Essendo l'esordio in casa Sugar Hill,
abbandonando i lidi dorati delle major dopo più di un decennio, Songs We Wish
We'd Written suona soprattutto come un classico passaggio in attesa (forse) di
tempi migliori. Anche perché Pat Green rimane sempre quel simpatico, preparato,
a volte anche ruggente rocker texano, ma mai oltre il lecito dovere e un po' troppo
ripulito. Da tutto ciò nascono una doverosa ripresa di All
Just to get To You di Joe Ely o una edulcorata If
I Had a Boat di Lyle Lovett, tributi piacevoli e nulla piiù che ti
aspetteresti chiaramente da lui, abbinate ad una più imprevedibile (ma sbiadita)
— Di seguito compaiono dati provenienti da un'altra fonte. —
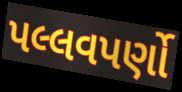
પલ્લવપર્ણો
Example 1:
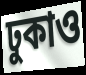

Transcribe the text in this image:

ঢুকাও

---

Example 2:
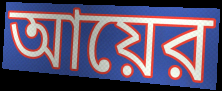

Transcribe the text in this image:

আয়ের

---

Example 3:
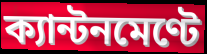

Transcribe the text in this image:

ক্যান্টনমেণ্টে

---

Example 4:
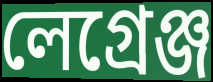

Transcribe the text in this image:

লেগ্রেঞ্জ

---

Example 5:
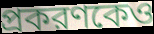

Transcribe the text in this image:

প্রকরণকেও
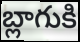
బ్లాగుకి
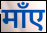
माँए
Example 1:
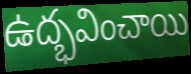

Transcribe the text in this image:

ఉద్భవించాయి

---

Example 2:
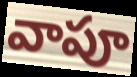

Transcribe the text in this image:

వాపూ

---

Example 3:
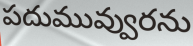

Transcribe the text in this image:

పదుమువ్వురను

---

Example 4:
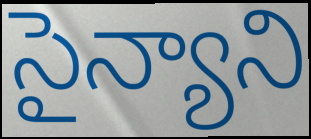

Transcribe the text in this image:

సైన్యాని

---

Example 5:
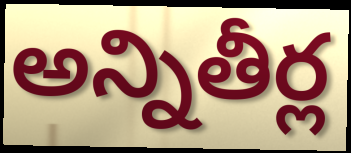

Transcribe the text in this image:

అన్నితీర్ల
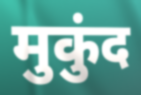
मुकुंद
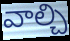
వాల్చి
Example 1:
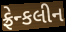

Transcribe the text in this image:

ફ્રેન્કલીન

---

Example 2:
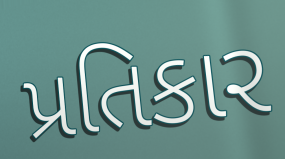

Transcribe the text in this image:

Soulshine (Warren Haynes), e un'insipida
Even the Losers di Tom Petty, fino alla chiusura
con I Am Too ripescata dal Todd Snider periodo
elettrico anni 90. Green e la sua band le affiancano a giovani e meno giovani
autori dell'altra Nashville, a metà strada fra progresso e conservazione come
si confà al personaggio: tra le altre appaiono la Shelby Lynne di Jesus
on a Greyhound e il Walt Wilkins di If It Weren't For You. Indispensabili?
Ma niente affatto, avreste dovuto già capirlo. Almeno che non siate iscritti al
suo fan club, qui non troverete una sola ragione per farle vostre.